Acropyga exsanguis

Scientific classification
- Kingdom: Animalia
- Phylum: Arthropoda
- Clade: Pancrustacea
- Class: Insecta
- Order: Hymenoptera
- Family: Formicidae
- Subfamily: Formicinae
- Genus: Acropyga
- Species: A. exsanguis
- Binomial name: Acropyga exsanguis (W. M. Wheeler, 1909)
- Synonyms: Acropyga bruchi Santschi, 1929; Acropyga paramaribensis Borgmeier, 1933; Acropyga robae Donisthorpe, 1936; Acropyga wheeleri Mann, 1922;

= Acropyga exsanguis =

- Authority: (W. M. Wheeler, 1909)
- Synonyms: Acropyga bruchi Santschi, 1929, Acropyga paramaribensis Borgmeier, 1933, Acropyga robae Donisthorpe, 1936, Acropyga wheeleri Mann, 1922

Species of ant

Acropyga exsanguis is a species of ant in the subfamily Formicinae. It lives in underground nests in Mexico, Central and South America.

==Description==
Over 450 ant species have been collected at La Selva Biological Station in Costa Rica, including several species of Acropyga. These are small, stocky ants less than 3.5 mm long, and A. exsanguis is not easy to distinguish from related species. The dorsal surface is rather more densely covered in short hairs than is the case with Acropyga keira, another species found at La Selva.

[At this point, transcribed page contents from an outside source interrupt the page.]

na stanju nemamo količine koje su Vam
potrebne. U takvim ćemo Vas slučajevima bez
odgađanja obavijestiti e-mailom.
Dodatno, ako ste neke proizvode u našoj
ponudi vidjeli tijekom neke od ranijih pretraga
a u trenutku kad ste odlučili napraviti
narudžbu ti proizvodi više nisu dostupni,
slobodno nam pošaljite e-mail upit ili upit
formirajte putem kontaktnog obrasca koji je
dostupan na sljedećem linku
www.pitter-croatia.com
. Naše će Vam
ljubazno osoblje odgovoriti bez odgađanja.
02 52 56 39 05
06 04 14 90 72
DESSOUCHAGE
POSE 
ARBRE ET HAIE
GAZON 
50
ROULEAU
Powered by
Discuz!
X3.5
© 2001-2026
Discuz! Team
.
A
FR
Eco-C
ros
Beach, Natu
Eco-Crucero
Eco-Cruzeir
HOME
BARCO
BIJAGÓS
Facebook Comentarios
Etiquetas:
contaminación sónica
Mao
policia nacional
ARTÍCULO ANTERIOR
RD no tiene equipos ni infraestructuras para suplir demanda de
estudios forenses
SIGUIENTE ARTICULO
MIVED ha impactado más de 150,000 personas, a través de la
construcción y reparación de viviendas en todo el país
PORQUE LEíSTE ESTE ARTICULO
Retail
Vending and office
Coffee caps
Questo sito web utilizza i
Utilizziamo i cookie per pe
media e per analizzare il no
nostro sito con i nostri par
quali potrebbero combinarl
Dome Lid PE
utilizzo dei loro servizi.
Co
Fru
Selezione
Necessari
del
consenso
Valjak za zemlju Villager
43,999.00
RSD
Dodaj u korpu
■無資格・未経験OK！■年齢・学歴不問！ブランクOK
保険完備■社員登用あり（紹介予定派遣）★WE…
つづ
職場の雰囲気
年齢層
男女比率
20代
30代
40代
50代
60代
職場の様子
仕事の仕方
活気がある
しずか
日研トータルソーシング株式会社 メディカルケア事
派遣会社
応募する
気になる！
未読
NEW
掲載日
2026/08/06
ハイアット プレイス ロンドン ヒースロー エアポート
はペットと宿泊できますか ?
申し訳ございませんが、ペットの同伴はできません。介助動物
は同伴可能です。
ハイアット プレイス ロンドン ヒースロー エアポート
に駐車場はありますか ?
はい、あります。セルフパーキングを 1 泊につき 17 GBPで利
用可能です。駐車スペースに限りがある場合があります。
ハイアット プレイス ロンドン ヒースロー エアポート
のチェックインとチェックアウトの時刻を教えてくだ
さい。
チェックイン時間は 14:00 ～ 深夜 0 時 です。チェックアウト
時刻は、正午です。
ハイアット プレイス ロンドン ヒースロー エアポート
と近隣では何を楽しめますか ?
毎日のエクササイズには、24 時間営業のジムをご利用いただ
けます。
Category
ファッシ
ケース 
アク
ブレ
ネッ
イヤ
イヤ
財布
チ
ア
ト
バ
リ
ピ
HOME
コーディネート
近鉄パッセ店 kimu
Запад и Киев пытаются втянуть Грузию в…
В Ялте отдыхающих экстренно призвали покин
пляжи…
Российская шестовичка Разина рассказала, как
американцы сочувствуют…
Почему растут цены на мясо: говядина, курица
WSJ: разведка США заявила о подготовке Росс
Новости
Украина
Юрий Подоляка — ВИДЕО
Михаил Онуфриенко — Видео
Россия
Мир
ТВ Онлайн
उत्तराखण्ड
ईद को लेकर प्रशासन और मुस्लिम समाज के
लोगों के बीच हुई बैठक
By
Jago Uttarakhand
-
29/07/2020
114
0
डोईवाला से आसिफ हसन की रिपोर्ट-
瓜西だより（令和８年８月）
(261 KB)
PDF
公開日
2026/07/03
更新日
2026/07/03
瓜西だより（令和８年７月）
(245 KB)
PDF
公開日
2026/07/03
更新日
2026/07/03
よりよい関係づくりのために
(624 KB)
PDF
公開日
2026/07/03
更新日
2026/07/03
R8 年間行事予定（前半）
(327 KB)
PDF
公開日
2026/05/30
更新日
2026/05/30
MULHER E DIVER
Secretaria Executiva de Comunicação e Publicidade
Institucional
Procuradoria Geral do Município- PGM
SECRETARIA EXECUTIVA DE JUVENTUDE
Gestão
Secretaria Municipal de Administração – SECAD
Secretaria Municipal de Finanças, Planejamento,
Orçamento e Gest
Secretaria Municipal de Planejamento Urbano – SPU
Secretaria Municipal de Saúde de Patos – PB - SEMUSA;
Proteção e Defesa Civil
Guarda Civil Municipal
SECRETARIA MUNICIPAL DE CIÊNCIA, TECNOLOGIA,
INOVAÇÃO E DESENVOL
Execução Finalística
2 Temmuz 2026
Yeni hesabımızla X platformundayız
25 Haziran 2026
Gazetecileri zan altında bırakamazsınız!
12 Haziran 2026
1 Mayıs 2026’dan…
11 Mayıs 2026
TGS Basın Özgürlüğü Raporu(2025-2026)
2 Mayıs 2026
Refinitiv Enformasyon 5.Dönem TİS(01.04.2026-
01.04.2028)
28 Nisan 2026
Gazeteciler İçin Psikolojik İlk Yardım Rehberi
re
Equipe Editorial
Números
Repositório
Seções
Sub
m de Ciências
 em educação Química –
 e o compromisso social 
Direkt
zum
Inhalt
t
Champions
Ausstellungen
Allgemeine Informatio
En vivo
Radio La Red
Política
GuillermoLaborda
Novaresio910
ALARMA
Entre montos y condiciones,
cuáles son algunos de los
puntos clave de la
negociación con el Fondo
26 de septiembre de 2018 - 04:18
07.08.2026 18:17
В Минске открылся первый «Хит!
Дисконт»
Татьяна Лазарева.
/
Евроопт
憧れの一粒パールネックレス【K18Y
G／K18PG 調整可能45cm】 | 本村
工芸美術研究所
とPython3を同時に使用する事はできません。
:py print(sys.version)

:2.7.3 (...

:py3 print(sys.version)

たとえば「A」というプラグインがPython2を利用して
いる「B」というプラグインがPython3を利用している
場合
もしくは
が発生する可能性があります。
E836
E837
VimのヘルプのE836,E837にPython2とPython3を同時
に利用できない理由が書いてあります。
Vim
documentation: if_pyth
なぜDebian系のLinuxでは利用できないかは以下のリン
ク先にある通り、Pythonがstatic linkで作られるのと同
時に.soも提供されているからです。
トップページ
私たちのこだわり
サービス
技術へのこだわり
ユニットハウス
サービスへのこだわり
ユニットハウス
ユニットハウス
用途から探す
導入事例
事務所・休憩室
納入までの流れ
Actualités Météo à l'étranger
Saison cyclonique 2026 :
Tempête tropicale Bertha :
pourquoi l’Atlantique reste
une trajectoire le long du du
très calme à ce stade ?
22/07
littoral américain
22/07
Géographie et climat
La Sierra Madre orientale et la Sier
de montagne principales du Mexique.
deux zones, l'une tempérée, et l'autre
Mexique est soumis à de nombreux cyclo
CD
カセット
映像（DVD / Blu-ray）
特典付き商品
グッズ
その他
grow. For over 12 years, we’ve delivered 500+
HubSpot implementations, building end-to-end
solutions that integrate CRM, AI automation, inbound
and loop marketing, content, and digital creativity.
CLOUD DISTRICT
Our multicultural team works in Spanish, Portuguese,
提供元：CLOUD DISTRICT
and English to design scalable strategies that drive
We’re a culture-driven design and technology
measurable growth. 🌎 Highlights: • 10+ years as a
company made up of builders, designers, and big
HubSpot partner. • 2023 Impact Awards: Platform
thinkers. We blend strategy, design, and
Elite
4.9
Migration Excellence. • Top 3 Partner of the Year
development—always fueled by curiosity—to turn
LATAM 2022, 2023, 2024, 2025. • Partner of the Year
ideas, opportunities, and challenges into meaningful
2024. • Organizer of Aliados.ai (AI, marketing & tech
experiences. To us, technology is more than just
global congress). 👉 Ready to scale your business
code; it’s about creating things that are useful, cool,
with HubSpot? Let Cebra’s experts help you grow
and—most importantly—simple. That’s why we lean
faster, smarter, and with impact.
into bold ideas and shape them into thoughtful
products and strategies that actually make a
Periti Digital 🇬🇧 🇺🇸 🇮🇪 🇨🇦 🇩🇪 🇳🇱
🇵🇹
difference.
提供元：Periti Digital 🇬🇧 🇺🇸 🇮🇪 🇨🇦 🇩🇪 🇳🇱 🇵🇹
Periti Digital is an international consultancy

==Distribution and habitat==
This neotropical ant is known from Mexico, Guatemala, El Salvador, Honduras, Nicaragua, Costa Rica, Panama, Colombia, Venezuela and Argentina. It occurs at altitudes up to about 1660 m, typical habitats including wet or moist lowland rainforest, mesophyll forest and montane wet forest. It lives in colonies underground and this subterranean existence means it is poorly represented in ant surveys; it has been found most often by sifting through leaf litter, but has occasionally been observed under stones or visiting bait. The fact that it is much more common than might be expected from survey results is shown by the vast swarms of males that were seen twice in 1991 at La Selva Biological Station during the wet season.

==Ecology==
This ant lives underground in a large, diffuse nest. The ants move the nest upwards and downwards according to the conditions of the soil, descending deeper when the ground becomes dry. The nests have multiple queens, either because they were founded by several newly-mated reproductives, or because they have recruited further queens since their foundation.

This ant lives in symbiosis with several species of mealybug which live in its nest; the mealybugs suck sap from roots, and the ants feed on the honeydew that the mealybugs secrete. Species of mealybug found in the nest include Geococcus coffeae, Rhizoecus coffeae, Pseudorhizoecus proximus, Rhizoecus caladii, and Rhizoecus falcifer, and on several occasions, queen ants have been observed setting off on their nuptial flight carrying a fertilised female mealybug.